Description
Hi,
I've recently tried to write some contracts using the Kotlin DSL and I ran into some issues, I've also thought about ways how they could be remedied.
The main reason for me to use the Kolin DSL over the Groovy DSL would be stronger typing and thus better IDE support (static type checking to catch errors before I run maven and better autocompletion for better discoverability). Being able to write the little non-DSL code - if any - I write inside contracts in Kotlin instead of Groovy would be a very minor bonus.
In my opinion the current iteration of the Kotlin DSL doesn’t provide that. Especially when it comes to discoverability it feels worse than the Groovy DSL. This may be exacerbated by the current version of IntelliJ IDEA which seems to run into performance problems when processing Kotlin-Script files.
Broadly my problems with the DSL can be separated into two categories, its use of property assignment and the fact that some of the scopes are cluttered with a lot of constant definitions.
Property Assignment
I think currently there are roughly four categories of assignable properties in the current DSL:
Properties with basic types
Properties like contract.name or response.async. These are pretty straightforward and easy to understand.
Weakly typed properties
Some properties have the type DslProperty<Any>?
(request.method, response.status and response.delay). With method and status it is pretty obvious that one is supposed to assign one of the constants - more on those later. I still don't see why these aren't Enums.
Delay is worse in some ways, hidden between all of the constants is fixedMilliseconds()
which as it turns out just converts a long to a DslProperty. This could just be a Long property or even better a java.time.Duration (sadly kotlin.time.Duration is still flagged as experimental). Alternatively it could be a function to allow overloading.
Properties which are (hopefully) never assigned directly
Properties like headers and cookies with no obvious way to create a value for assignment.
These seem unnecessarily exposed, in theory this allows something like
headers = Headers().apply { header(“foo”, “bar”) }`
but I don’t think that is a good way to define a header.
The DSLs corresponding to these attributes feel fine and do what I’d expect them to do for the most part.
Properties which expect me to call a function with the same name
First and foremost body, there are others such as url. Personally I consider the fact that these functions don't assign the value themselves very unexpected, coming from the groovy DSL I expect
body("Some Body")
to define a body for the request/response, instead it does silently nothing.
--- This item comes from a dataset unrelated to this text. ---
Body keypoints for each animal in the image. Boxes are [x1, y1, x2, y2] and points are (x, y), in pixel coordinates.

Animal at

In my opinion the currently used
body = body("Some Body")
is just more verbose for no discernable reason.
Scoping and constants
When I open a new “request block” the first thing I do is press Control+Space to find out which things I can put in there. Due to the way the DSL is currently scoped, IntelliJ happily presents all of the response code constants and all of the "value definition stuff" (v, producer, consumer, any* and so on), which are all pretty useless at the top level of a request block and drown out the stuff I actually want to see (headers, body, status etc.).
What to do?
I can think of multiple improvements to alleviate these issues, unfortunately most of those are breaking changes:
- Clean up the scopes:
a. Remove all of the status code and method constants from request and response and move them either inside very small DSLs or replace them with enums.
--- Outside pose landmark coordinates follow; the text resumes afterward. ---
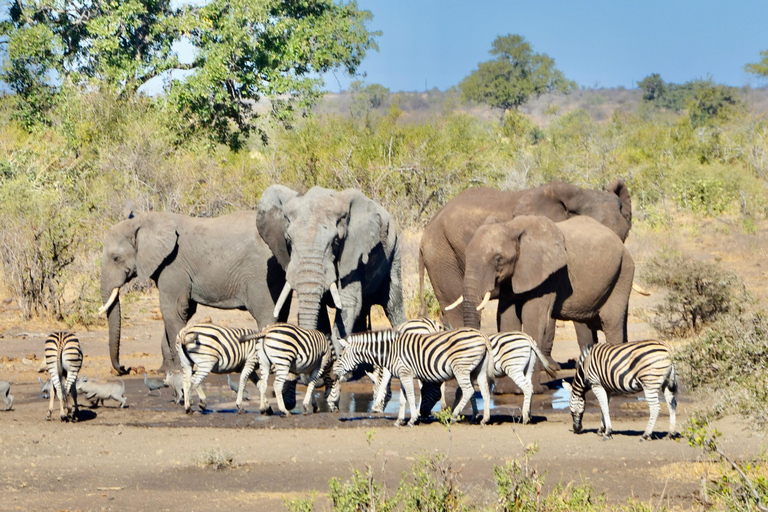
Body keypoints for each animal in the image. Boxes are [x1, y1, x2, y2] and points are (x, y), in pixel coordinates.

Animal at [97, 206, 286, 374]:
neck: (144, 221)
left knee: (265, 315)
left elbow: (172, 310)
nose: (124, 368)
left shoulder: (173, 265)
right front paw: (164, 371)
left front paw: (179, 370)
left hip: (261, 273)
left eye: (116, 258)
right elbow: (182, 312)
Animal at [255, 184, 404, 344]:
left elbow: (347, 303)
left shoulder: (352, 251)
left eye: (336, 241)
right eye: (288, 240)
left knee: (394, 305)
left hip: (394, 252)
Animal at [452, 214, 632, 390]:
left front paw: (530, 389)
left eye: (498, 259)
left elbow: (532, 317)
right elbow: (506, 317)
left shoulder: (549, 275)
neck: (512, 227)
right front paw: (507, 390)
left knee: (611, 322)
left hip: (623, 272)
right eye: (466, 255)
b. Move everything required for "value definition" to tighter scopes. I probably don't needanyInteger
when I am defining the status code. This may require some small new DSLs such as body and url. A lot of the scopes which define values already have their own DSLs anyway (cookies, headers). - Use attribute assignment only for basic types: If it gets assigned a String or a Boolean it's probably fine, otherwise use a function call or a DSL.
If there is interest I could get started on an implementation to make these points less abstract.